Manchester kopierte an diesem Abend Leverkusens Drama in Deutschland: versagen, wenn es drauf ankommt, durch unangemessene Vorsicht, gepaart mit Arroganz. Manchester musste gewinnen. Und wartete ab. Toppmöller war „überrascht über die Aufstellung ohne Solskjaer“. Nur ein Angreifer, das spielte Bayer ins Konzept, zumal Ruud van Nistelrooy von Lucio und Zivkovic überraschend komplett ausgeschaltet wurde. Auch Bastürk wunderte sich: „Wir alle hatten ManU offensiver erwartet.“

Bezeichnend: In der zweiten Halbzeit kam ManU erst in Minute 66 wieder in den Bayer-Strafraum, erst nach 72 Minuten gelang der erste Torschuss. Zum Schluss wurde es arg eng, letztlich war ihnen die Zeit zerronnen. Exakt wie Bayer in Nürnberg untergegangen war und damals in Haching verlor. Manchester hatte in der BayArena sein Unterhaching zelebriert. Gern hätte man gewusst, ob Ferguson der Name Under-Hatsching etwas sagt. Aber da war er schon weg.
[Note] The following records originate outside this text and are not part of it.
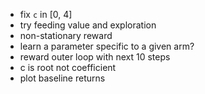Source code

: - fix `c` in [0, 4]
- try feeding value and exploration 
- non-stationary reward
- learn a parameter specific to a given arm?
- reward outer loop with next 10 steps
- c is root not coefficient
- plot baseline returns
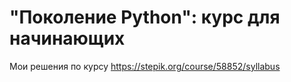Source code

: # "Поколение Python": курс для начинающих 
Мои решения по курсу https://stepik.org/course/58852/syllabus
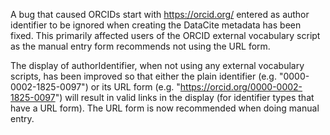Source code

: A bug that caused ORCIDs start with https://orcid.org/ entered as author identifier to be ignored when creating the DataCite metadata has been fixed. This primarily affected users of the ORCID external vocabulary script as the manual entry form recommends not using the URL form.

The display of authorIdentifier, when not using any external vocabulary scripts, has been improved so that either the plain identifier (e.g. "0000-0002-1825-0097") or its URL form (e.g. "https://orcid.org/0000-0002-1825-0097") will result in valid links in the display (for identifier types that have a URL form). The URL form is now recommended when doing manual entry.
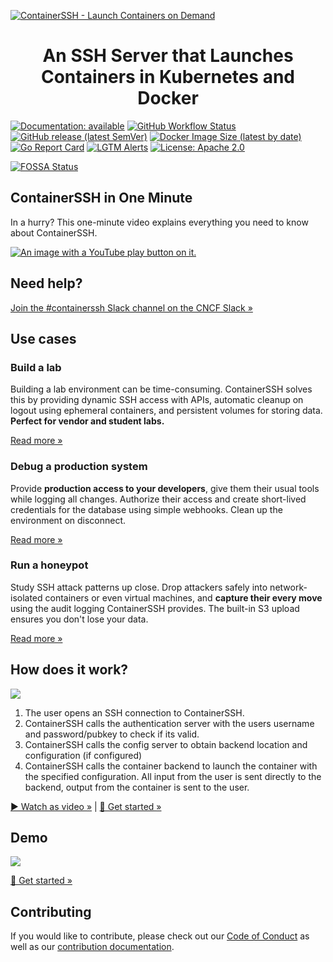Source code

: [![ContainerSSH - Launch Containers on Demand](https://containerssh.github.io/images/logo-for-embedding.svg)](https://containerssh.io/)

<!--suppress HtmlDeprecatedAttribute -->
<h1 align="center">An SSH Server that Launches Containers in Kubernetes and Docker</h1>

[![Documentation: available](https://img.shields.io/badge/documentation-available-green?style=for-the-badge)](https://containerssh.io/)
[![GitHub Workflow Status](https://img.shields.io/github/workflow/status/containerssh/containerssh/goreleaser?style=for-the-badge)](https://github.com/containerssh/containerssh/actions)
[![GitHub release (latest SemVer)](https://img.shields.io/github/v/release/containerssh/containerssh?sort=semver&style=for-the-badge)](https://github.com/containerssh/containerssh/releases)
[![Docker Image Size (latest by date)](https://img.shields.io/docker/image-size/containerssh/containerssh?style=for-the-badge)](http://hub.docker.com/r/containerssh/containerssh)
[![Go Report Card](https://goreportcard.com/badge/github.com/containerssh/containerssh?style=for-the-badge)](https://goreportcard.com/report/github.com/containerssh/containerssh)
[![LGTM Alerts](https://img.shields.io/lgtm/alerts/github/ContainerSSH/ContainerSSH?style=for-the-badge)](https://lgtm.com/projects/g/ContainerSSH/ContainerSSH/)
[![License: Apache 2.0](https://img.shields.io/github/license/ContainerSSH/ContainerSSH?style=for-the-badge)](LICENSE.md)

[![FOSSA Status](https://app.fossa.com/api/projects/git%2Bgithub.com%2FContainerSSH%2FContainerSSH.svg?type=shield&issueType=license)](https://app.fossa.com/projects/git%2Bgithub.com%2FContainerSSH%2FContainerSSH?ref=badge_shield&issueType=license)

## ContainerSSH in One Minute

In a hurry? This one-minute video explains everything you need to know about ContainerSSH.

[![An image with a YouTube play button on it.](https://containerssh.io/images/containerssh-intro-preview.png)](https://youtu.be/Cs9OrnPi2IM)

## Need help?

[Join the #containerssh Slack channel on the CNCF Slack »](https://communityinviter.com/apps/cloud-native/cncf)

## Use cases

### Build a lab

Building a lab environment can be time-consuming. ContainerSSH solves this by providing dynamic SSH access with APIs, automatic cleanup on logout using ephemeral containers, and persistent volumes for storing data. **Perfect for vendor and student labs.**

[Read more »](https://containerssh.io/usecases/lab/)

### Debug a production system

Provide **production access to your developers**, give them their usual tools while logging all changes. Authorize their access and create short-lived credentials for the database using simple webhooks. Clean up the environment on disconnect.

[Read more »](https://containerssh.io/usecases/debugging/)

### Run a honeypot

Study SSH attack patterns up close. Drop attackers safely into network-isolated containers or even virtual machines, and **capture their every move** using the audit logging ContainerSSH provides. The built-in S3 upload ensures you don't lose your data.

[Read more »](https://containerssh.io/usecases/honeypots/)

## How does it work?

![](https://containerssh.io/images/architecture.svg)

1. The user opens an SSH connection to ContainerSSH.
2. ContainerSSH calls the authentication server with the users username and password/pubkey to check if its valid.
3. ContainerSSH calls the config server to obtain backend location and configuration (if configured)
4. ContainerSSH calls the container backend to launch the container with the
   specified configuration. All input from the user is sent directly to the backend, output from the container is sent
   to the user.

[▶️ Watch as video »](https://youtu.be/Cs9OrnPi2IM) | [🚀 Get started »](https://containerssh.io/quickstart/)

## Demo

![](https://containerssh.io/images/ssh-in-action.gif)

[🚀 Get started »](https://containerssh.io/quickstart/)

## Contributing

If you would like to contribute, please check out our [Code of Conduct](https://github.com/ContainerSSH/community/blob/main/CODE_OF_CONDUCT.md) as well as our [contribution documentation](https://containerssh.io/development/).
Manchester United, jetzt selbst auf den Highway to Hell eingebogen (der nationale Titel geht wohl an Arsenal), hat Leverkusen auf die Schnellstraße ins Paradies geholfen. Ob die Deutschen am Ziel der Träume ankommen? Bayer habe, dozierte Alex Ferguson, auch gegen Real Madrid eine Chance; denn: „Ein Finale hat seine eigenen Gesetze.“ Gut zu wissen: Entsprechende Erkenntnisse hatten wir in Germany bislang nur von banalen Pokalspielen.